● **Stored data**:
========================================
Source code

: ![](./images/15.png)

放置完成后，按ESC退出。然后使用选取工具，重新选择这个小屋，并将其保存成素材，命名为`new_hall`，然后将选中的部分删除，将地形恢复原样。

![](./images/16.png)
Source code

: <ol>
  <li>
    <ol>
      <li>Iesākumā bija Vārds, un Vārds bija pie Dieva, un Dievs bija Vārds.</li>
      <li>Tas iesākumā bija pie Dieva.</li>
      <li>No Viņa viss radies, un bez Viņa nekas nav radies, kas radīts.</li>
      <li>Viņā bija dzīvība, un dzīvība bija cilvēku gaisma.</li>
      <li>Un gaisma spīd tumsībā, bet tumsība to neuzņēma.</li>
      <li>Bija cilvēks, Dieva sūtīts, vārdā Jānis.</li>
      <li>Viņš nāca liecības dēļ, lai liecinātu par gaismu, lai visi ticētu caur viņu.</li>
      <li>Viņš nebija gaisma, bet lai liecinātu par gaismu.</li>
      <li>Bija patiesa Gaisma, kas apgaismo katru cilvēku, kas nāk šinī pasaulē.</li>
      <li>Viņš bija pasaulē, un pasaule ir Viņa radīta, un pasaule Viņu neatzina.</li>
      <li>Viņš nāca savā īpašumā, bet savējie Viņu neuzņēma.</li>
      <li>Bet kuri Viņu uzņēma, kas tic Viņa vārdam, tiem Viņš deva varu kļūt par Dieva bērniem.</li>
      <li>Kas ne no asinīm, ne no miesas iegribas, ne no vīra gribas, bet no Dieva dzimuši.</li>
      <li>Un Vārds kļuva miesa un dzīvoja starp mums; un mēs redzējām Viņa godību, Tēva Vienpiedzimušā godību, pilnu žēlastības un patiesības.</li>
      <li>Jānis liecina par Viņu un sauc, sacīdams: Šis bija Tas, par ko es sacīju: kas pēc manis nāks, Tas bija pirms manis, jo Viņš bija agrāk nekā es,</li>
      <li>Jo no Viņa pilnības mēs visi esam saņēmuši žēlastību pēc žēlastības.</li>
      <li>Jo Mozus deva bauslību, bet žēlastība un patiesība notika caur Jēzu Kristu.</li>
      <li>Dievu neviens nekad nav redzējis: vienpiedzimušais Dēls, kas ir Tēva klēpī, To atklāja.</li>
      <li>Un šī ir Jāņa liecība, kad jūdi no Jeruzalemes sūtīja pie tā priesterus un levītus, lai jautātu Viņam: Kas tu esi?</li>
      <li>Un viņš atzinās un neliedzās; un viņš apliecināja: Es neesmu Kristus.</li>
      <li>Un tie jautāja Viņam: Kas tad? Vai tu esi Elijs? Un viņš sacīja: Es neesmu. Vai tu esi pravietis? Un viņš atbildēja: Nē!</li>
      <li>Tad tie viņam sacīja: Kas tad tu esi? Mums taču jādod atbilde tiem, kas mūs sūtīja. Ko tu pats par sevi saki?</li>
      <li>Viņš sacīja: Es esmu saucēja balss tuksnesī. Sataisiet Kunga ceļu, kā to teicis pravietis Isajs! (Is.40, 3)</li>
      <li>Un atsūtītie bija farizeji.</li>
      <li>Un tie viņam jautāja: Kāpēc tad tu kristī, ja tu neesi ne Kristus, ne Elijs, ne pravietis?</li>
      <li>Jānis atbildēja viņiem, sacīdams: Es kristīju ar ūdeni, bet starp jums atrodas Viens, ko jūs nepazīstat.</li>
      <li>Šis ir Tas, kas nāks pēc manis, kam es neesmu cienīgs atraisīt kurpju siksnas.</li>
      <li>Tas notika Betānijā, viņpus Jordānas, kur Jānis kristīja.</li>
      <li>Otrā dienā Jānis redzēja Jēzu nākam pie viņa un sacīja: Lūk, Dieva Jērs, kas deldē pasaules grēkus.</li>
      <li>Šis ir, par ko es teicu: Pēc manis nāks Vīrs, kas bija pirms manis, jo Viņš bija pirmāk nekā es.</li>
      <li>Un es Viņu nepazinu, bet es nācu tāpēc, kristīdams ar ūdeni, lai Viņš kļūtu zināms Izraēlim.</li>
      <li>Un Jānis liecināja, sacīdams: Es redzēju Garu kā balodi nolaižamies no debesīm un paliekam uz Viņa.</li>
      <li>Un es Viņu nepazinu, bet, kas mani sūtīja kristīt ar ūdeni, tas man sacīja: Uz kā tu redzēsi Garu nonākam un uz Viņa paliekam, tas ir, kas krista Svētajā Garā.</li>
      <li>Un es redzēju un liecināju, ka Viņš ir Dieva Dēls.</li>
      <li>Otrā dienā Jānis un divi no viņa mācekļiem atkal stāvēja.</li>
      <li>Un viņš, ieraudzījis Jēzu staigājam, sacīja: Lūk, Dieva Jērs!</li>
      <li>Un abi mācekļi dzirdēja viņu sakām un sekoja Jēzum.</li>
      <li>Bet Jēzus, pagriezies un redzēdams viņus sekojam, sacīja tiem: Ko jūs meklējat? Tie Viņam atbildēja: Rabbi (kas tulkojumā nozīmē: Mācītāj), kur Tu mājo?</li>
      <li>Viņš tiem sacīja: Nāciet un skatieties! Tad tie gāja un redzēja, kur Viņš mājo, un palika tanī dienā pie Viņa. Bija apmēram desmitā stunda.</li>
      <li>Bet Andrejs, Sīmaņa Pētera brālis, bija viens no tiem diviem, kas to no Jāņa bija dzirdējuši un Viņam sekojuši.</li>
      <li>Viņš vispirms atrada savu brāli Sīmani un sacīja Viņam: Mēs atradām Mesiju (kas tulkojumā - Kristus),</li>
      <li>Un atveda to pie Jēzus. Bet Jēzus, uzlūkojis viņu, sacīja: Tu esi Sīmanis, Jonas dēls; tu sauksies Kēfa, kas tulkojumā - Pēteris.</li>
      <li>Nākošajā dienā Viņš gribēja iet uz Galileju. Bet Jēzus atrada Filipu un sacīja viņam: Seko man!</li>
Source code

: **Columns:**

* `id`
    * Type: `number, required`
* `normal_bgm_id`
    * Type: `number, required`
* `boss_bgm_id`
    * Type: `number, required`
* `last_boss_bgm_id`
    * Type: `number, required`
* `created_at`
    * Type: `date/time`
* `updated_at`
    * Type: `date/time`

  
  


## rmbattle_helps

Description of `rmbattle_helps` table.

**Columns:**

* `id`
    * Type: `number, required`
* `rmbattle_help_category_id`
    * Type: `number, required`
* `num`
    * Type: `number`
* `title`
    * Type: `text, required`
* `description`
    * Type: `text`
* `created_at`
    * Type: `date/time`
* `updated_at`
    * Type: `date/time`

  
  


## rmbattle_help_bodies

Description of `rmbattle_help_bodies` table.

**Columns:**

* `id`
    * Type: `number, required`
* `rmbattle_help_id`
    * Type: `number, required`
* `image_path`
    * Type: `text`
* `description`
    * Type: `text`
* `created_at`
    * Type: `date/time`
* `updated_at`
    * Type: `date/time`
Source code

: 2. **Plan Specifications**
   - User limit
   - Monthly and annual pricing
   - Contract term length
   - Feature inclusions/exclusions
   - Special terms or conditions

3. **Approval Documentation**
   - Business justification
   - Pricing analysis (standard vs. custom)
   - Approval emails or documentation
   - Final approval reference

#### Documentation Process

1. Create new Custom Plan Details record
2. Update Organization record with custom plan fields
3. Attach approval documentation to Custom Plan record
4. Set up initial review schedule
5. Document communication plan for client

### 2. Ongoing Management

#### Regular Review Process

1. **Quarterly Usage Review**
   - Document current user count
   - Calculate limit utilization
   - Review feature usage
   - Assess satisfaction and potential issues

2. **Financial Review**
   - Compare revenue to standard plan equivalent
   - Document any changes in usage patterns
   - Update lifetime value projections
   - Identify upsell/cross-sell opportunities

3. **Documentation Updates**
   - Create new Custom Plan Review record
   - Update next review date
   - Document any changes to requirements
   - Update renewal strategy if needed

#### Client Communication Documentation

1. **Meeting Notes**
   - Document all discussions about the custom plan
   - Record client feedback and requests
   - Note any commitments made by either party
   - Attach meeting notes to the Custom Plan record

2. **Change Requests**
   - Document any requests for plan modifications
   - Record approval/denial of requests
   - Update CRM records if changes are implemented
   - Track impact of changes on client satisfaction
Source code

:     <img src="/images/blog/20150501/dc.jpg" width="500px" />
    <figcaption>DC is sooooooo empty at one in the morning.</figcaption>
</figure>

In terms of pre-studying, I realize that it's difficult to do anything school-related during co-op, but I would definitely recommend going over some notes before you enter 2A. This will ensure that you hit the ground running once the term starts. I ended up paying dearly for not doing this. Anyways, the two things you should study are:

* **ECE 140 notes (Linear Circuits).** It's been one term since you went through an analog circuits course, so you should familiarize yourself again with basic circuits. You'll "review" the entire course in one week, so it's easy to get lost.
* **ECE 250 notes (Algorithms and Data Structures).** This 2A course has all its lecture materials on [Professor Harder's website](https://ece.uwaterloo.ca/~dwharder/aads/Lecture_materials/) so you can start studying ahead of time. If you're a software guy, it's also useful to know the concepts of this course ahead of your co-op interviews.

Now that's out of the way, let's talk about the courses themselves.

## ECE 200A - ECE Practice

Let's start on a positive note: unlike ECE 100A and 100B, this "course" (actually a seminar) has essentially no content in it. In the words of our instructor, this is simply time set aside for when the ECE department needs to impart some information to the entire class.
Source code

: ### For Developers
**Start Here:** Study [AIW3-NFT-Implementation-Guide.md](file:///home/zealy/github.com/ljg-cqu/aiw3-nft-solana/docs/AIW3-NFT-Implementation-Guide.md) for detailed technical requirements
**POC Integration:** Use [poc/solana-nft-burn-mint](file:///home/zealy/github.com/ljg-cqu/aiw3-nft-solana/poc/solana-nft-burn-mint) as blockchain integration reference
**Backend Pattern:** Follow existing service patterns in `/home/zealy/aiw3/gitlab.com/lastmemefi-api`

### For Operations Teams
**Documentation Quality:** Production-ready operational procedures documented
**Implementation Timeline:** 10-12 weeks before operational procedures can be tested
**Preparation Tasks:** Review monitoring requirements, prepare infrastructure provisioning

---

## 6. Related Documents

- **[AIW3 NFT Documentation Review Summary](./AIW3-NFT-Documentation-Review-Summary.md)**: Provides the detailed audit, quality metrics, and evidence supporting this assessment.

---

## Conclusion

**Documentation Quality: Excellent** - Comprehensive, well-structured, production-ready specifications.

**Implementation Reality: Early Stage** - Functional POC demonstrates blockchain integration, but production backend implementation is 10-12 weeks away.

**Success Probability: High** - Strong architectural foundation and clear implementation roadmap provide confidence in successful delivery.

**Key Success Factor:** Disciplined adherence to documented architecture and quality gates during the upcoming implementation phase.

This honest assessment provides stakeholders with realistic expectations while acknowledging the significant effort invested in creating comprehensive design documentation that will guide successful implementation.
========================================
● **Problem statement**: Could you reproduce, exactly, every line above from the line with "<li>Otrā dienā Jānis redzēja" to the line with "<li>Un Jānis liecināja, sacīdams: Es", and no other line? Both ends count.

● **Written solution**:
      <li>Otrā dienā Jānis redzēja Jēzu nākam pie viņa un sacīja: Lūk, Dieva Jērs, kas deldē pasaules grēkus.</li>
      <li>Šis ir, par ko es teicu: Pēc manis nāks Vīrs, kas bija pirms manis, jo Viņš bija pirmāk nekā es.</li>
      <li>Un es Viņu nepazinu, bet es nācu tāpēc, kristīdams ar ūdeni, lai Viņš kļūtu zināms Izraēlim.</li>
      <li>Un Jānis liecināja, sacīdams: Es redzēju Garu kā balodi nolaižamies no debesīm un paliekam uz Viņa.</li>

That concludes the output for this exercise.